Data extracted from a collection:
Segment Open

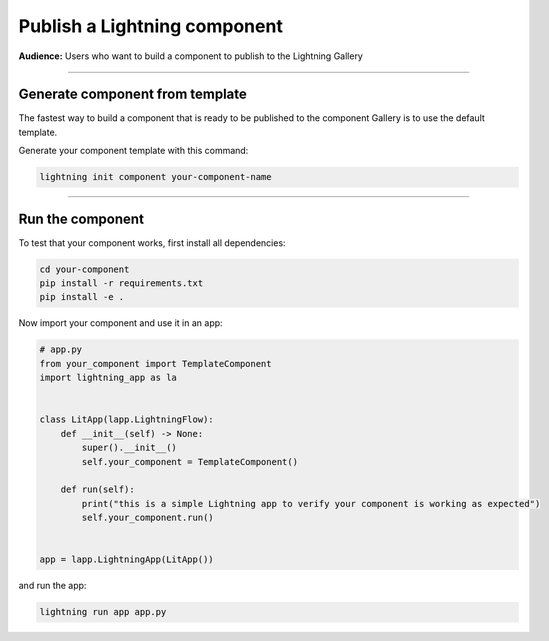 #############################
Publish a Lightning component
#############################
**Audience:** Users who want to build a component to publish to the Lightning Gallery

----

********************************
Generate component from template
********************************
The fastest way to build a component that is ready to be published to the component Gallery is to use
the default template.

Generate your component template with this command:

.. code:: bash

    lightning init component your-component-name

----

*****************
Run the component
*****************
To test that your component works, first install all dependencies:

.. code:: bash

    cd your-component
    pip install -r requirements.txt
    pip install -e .

Now import your component and use it in an app:

.. code:: python

    # app.py
    from your_component import TemplateComponent
    import lightning_app as la


    class LitApp(lapp.LightningFlow):
        def __init__(self) -> None:
            super().__init__()
            self.your_component = TemplateComponent()

        def run(self):
            print("this is a simple Lightning app to verify your component is working as expected")
            self.your_component.run()


    app = lapp.LightningApp(LitApp())

and run the app:

.. code:: bash

    lightning run app app.py
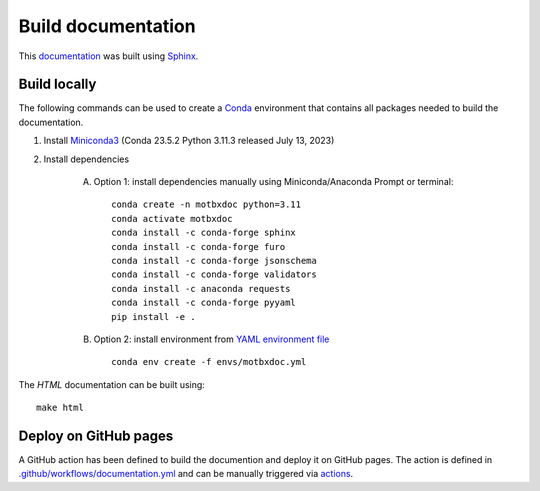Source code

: Build documentation
===================

This `documentation`_ was built using `Sphinx`_.


Build locally
-------------

The following commands can be used to create a `Conda`_ environment that contains all packages needed to build the documentation.

1. Install `Miniconda3`_ (Conda 23.5.2 Python 3.11.3 released July 13, 2023)

2. Install dependencies

    A. Option 1: install dependencies manually using Miniconda/Anaconda Prompt or terminal::

            conda create -n motbxdoc python=3.11
            conda activate motbxdoc
            conda install -c conda-forge sphinx
            conda install -c conda-forge furo
            conda install -c conda-forge jsonschema
            conda install -c conda-forge validators
            conda install -c anaconda requests
            conda install -c conda-forge pyyaml
            pip install -e .


    B. Option 2: install environment from `YAML environment file`_ ::

            conda env create -f envs/motbxdoc.yml

The `HTML` documentation can be built using::

    make html


Deploy on GitHub pages
----------------------

A GitHub action has been defined to build the documention and deploy it on GitHub pages.
The action is defined in `.github/workflows/documentation.yml`_ and can be manually triggered via `actions`_.


.. _documentation: https://eatris.github.io/motbx/index.html
.. _Conda: https://docs.conda.io/en/latest/
.. _Miniconda3: https://docs.conda.io/projects/miniconda/en/latest/
.. _Sphinx: https://www.sphinx-doc.org/en/master/
.. _YAML environment file: https://github.com/EATRIS/motbx/blob/main/envs/motbxdoc.yml
.. _.github/workflows/documentation.yml: https://github.com/EATRIS/motbx/blob/main/.github/workflows/documentation.yml
.. _actions: https://github.com/EATRIS/motbx/actions/workflows/documentation.yml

Segment Closed

Exercise goal — Please copy the lines above exactly as written, apart from any pictures.

Solution for this exercise —
 #############################
Publish a Lightning component
#############################
**Audience:** Users who want to build a component to publish to the Lightning Gallery

----

********************************
Generate component from template
********************************
The fastest way to build a component that is ready to be published to the component Gallery is to use
the default template.

Generate your component template with this command:

.. code:: bash

    lightning init component your-component-name

----

*****************
Run the component
*****************
To test that your component works, first install all dependencies:

.. code:: bash

    cd your-component
    pip install -r requirements.txt
    pip install -e .

Now import your component and use it in an app:

.. code:: python

    # app.py
    from your_component import TemplateComponent
    import lightning_app as la


    class LitApp(lapp.LightningFlow):
        def __init__(self) -> None:
            super().__init__()
            self.your_component = TemplateComponent()

        def run(self):
            print("this is a simple Lightning app to verify your component is working as expected")
            self.your_component.run()


    app = lapp.LightningApp(LitApp())

and run the app:

.. code:: bash

    lightning run app app.py
Source code

: Build documentation
===================

This `documentation`_ was built using `Sphinx`_.


Build locally
-------------

The following commands can be used to create a `Conda`_ environment that contains all packages needed to build the documentation.

1. Install `Miniconda3`_ (Conda 23.5.2 Python 3.11.3 released July 13, 2023)

2. Install dependencies

    A. Option 1: install dependencies manually using Miniconda/Anaconda Prompt or terminal::

            conda create -n motbxdoc python=3.11
            conda activate motbxdoc
            conda install -c conda-forge sphinx
            conda install -c conda-forge furo
            conda install -c conda-forge jsonschema
            conda install -c conda-forge validators
            conda install -c anaconda requests
            conda install -c conda-forge pyyaml
            pip install -e .


    B. Option 2: install environment from `YAML environment file`_ ::

            conda env create -f envs/motbxdoc.yml

The `HTML` documentation can be built using::

    make html


Deploy on GitHub pages
----------------------

A GitHub action has been defined to build the documention and deploy it on GitHub pages.
The action is defined in `.github/workflows/documentation.yml`_ and can be manually triggered via `actions`_.


.. _documentation: https://eatris.github.io/motbx/index.html
.. _Conda: https://docs.conda.io/en/latest/
.. _Miniconda3: https://docs.conda.io/projects/miniconda/en/latest/
.. _Sphinx: https://www.sphinx-doc.org/en/master/
.. _YAML environment file: https://github.com/EATRIS/motbx/blob/main/envs/motbxdoc.yml
.. _.github/workflows/documentation.yml: https://github.com/EATRIS/motbx/blob/main/.github/workflows/documentation.yml
.. _actions: https://github.com/EATRIS/motbx/actions/workflows/documentation.yml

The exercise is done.